RAG pipeline in a Next.js SaaS with Supabase pgvector
Most 'AI templates' are a `fetch()` to OpenAI with a system prompt and call it shipped. That's chat without retrieval — useful for Q&A demos, useless for any product where the answer needs to be grounded in customer-uploaded data. A real RAG pipeline has five distinct stages, each with its own failure modes and operational concerns.
Stage 1: ingest — uploads and source-of-truth content
Users upload PDFs, Markdown, plain text, or paste content. The first job is to extract clean text — PDFs with poor OCR or HTML with unclosed tags will quietly poison retrieval if you skip cleanup. SaaSForge AI standardizes on text extraction at upload time and stores the cleaned content alongside the original blob, scoped to the user's workspace via RLS.
Workspace scoping at the database is the same isolation pattern used for multi-tenant data. Without it, a careless retrieval query could surface another tenant's chunks in the LLM context window — the worst-case privacy failure for an AI product.
Stage 2: chunk — splitting source text into retrievable pieces
Embedding a 50-page PDF as a single vector is useless for retrieval; the vector represents an average of everything in the document and matches no specific query well. Chunking splits text into ~500-1000 token segments with overlap, so each chunk is small enough to be a coherent retrieval unit and big enough to carry surrounding context.
Chunk overlap exists to handle the case where the answer to a query straddles a chunk boundary. Default overlap of 100-200 tokens is a reasonable starting point; tune per-corpus when retrieval feels brittle.
Stage 3: embed — turning chunks into vectors
Each chunk is sent to an embedding model (text-embedding-3-small for OpenAI, voyage-3 for Voyage, etc.) which returns a fixed-length vector. The vector is stored in a `vector(1536)` column in Postgres via pgvector. Embedding is the most cost-sensitive stage at ingest time — chunk well so you embed efficiently.

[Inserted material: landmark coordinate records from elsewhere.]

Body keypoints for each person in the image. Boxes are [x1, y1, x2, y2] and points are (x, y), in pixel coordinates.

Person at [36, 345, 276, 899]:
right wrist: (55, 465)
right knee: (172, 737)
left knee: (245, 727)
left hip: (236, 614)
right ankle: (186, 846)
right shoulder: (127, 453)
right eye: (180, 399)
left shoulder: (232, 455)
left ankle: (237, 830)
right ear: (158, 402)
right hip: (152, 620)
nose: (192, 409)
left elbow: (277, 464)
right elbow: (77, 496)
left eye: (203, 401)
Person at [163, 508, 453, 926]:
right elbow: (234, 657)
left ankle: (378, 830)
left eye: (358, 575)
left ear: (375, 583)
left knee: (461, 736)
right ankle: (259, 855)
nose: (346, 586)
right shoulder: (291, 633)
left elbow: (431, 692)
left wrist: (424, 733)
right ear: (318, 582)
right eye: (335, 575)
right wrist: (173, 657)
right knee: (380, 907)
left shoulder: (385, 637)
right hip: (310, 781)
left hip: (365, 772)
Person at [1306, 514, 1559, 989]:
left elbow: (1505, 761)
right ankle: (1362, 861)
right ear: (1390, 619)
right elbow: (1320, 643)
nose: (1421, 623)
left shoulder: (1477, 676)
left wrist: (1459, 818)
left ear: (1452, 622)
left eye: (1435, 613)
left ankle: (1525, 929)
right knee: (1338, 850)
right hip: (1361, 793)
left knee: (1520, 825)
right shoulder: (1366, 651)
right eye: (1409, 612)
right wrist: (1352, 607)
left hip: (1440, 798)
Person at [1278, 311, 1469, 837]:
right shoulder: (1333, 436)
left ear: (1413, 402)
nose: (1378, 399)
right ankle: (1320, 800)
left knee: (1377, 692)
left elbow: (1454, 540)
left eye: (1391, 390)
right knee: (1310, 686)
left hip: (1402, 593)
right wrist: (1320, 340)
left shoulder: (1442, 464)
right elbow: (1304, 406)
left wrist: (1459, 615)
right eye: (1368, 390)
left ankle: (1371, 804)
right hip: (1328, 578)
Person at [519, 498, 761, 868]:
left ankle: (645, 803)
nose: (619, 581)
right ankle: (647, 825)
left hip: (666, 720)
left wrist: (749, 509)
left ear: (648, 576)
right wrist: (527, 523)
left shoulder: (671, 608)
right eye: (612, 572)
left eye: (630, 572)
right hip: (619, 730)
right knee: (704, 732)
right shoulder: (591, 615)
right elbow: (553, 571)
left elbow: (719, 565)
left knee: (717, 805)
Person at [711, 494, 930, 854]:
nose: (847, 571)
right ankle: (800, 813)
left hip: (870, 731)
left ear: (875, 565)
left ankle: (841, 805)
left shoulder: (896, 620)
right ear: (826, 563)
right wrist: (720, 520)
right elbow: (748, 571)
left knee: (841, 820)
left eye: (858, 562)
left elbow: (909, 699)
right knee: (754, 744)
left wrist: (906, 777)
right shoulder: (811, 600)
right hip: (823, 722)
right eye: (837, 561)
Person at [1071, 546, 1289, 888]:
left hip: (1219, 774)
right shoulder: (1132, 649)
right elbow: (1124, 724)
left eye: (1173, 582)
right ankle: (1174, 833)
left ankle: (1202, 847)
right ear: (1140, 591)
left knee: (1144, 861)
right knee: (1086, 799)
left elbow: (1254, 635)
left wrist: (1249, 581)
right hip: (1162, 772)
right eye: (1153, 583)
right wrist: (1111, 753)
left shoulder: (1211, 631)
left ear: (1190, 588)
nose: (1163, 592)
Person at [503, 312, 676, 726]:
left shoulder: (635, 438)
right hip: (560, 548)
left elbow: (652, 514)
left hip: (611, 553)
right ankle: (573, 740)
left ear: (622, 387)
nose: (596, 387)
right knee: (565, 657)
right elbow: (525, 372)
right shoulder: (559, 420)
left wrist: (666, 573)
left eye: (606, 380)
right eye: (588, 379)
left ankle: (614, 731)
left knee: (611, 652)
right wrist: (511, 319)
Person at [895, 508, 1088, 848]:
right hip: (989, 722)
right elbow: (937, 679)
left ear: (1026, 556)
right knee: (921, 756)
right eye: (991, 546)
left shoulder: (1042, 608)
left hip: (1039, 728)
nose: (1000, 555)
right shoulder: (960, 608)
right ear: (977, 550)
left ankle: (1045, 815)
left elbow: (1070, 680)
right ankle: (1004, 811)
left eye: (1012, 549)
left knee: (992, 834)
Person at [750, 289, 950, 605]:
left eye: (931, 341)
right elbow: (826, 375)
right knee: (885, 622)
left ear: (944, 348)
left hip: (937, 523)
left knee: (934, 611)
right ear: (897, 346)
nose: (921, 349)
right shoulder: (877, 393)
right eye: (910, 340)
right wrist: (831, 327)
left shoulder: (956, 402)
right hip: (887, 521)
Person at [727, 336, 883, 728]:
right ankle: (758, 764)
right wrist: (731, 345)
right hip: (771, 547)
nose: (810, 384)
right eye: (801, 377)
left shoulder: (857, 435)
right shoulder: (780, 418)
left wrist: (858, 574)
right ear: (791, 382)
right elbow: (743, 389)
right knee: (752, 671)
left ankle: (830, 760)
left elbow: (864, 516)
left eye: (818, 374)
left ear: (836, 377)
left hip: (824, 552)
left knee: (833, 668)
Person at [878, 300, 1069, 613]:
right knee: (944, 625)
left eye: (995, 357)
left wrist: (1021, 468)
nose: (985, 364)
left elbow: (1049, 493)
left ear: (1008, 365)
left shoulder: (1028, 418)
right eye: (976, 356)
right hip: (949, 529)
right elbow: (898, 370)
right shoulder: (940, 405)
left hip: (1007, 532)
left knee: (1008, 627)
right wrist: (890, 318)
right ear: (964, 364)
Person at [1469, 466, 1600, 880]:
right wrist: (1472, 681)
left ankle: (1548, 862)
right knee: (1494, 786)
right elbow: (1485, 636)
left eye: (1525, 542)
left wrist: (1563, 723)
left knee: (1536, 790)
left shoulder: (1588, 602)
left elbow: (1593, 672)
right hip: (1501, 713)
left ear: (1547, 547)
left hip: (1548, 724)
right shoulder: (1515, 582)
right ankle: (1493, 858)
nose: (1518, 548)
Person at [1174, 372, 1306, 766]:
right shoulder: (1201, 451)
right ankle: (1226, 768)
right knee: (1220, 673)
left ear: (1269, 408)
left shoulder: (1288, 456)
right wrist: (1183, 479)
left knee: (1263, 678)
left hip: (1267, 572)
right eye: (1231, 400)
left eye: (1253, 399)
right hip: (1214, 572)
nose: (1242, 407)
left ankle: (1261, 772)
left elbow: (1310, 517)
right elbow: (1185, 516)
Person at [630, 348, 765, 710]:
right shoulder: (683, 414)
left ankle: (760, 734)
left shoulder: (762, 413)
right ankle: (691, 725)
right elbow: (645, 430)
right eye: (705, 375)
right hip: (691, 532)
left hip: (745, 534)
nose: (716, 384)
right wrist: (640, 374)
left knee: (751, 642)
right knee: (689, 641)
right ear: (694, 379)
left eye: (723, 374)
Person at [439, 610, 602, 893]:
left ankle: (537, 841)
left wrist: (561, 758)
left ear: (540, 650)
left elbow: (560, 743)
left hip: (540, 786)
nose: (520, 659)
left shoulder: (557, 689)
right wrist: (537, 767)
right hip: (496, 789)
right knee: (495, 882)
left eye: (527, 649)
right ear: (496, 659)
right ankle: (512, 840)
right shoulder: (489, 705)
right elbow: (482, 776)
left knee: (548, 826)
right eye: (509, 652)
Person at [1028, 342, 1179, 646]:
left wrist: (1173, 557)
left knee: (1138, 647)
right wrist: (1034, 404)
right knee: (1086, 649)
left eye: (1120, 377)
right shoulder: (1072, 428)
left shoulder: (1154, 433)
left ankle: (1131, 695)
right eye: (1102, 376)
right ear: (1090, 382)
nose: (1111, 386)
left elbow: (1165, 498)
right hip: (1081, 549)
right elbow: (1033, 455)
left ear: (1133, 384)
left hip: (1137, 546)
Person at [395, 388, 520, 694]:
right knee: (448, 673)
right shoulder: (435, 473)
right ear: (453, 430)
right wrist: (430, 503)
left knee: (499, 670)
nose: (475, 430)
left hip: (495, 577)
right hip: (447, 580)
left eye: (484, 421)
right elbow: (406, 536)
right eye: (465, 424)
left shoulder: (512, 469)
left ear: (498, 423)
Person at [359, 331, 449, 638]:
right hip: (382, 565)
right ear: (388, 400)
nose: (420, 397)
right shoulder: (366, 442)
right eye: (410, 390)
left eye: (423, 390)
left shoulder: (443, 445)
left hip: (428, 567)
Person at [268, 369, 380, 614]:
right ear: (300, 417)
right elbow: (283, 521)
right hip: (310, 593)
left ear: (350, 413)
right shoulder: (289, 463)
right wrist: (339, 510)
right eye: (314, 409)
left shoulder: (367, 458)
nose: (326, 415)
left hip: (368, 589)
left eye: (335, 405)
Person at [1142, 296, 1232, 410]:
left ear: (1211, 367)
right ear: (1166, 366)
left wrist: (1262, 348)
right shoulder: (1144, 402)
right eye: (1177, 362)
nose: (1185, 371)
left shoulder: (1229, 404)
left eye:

Embedding API errors (rate limits, timeouts) need a retry loop with backoff. SaaSForge AI ships a queue-friendly pattern so a 1000-page corpus doesn't fail halfway and leave the workspace in a half-embedded state.
await sql`
insert into chunks (workspace_id, document_id, content, embedding)
values (
${workspaceId},
${documentId},
${chunkText},
${'[' + embedding.join(',') + ']'}::vector
)
`;Stage 4: retrieve — top-k by cosine similarity
On each chat turn, embed the user's question with the same model, then run a similarity query against the chunks table scoped to the active workspace. pgvector exposes operators (`<->` for L2, `<=>` for cosine) and supports approximate-nearest-neighbor indexes (HNSW or IVFFlat) once your chunk count grows.
Top-k is usually 3-8. Too few and the context misses the answer; too many and the model loses focus or burns tokens. SaaSForge AI defaults to 5 with a similarity threshold so irrelevant chunks are dropped before they reach the prompt.
Stage 5: generate — streaming with Claude or OpenAI
The retrieved chunks become context in a structured prompt. The model streams the answer back to the UI via the Vercel AI SDK. Provider switching (Claude vs OpenAI) is a config flag, so you can compare quality and cost across the same retrieval result.
Citations matter for trust: SaaSForge AI threads chunk IDs through the prompt and surfaces them in the UI so users see which source supports which sentence. Citation-friendly retrieval is the difference between an LLM toy and a defensible knowledge product.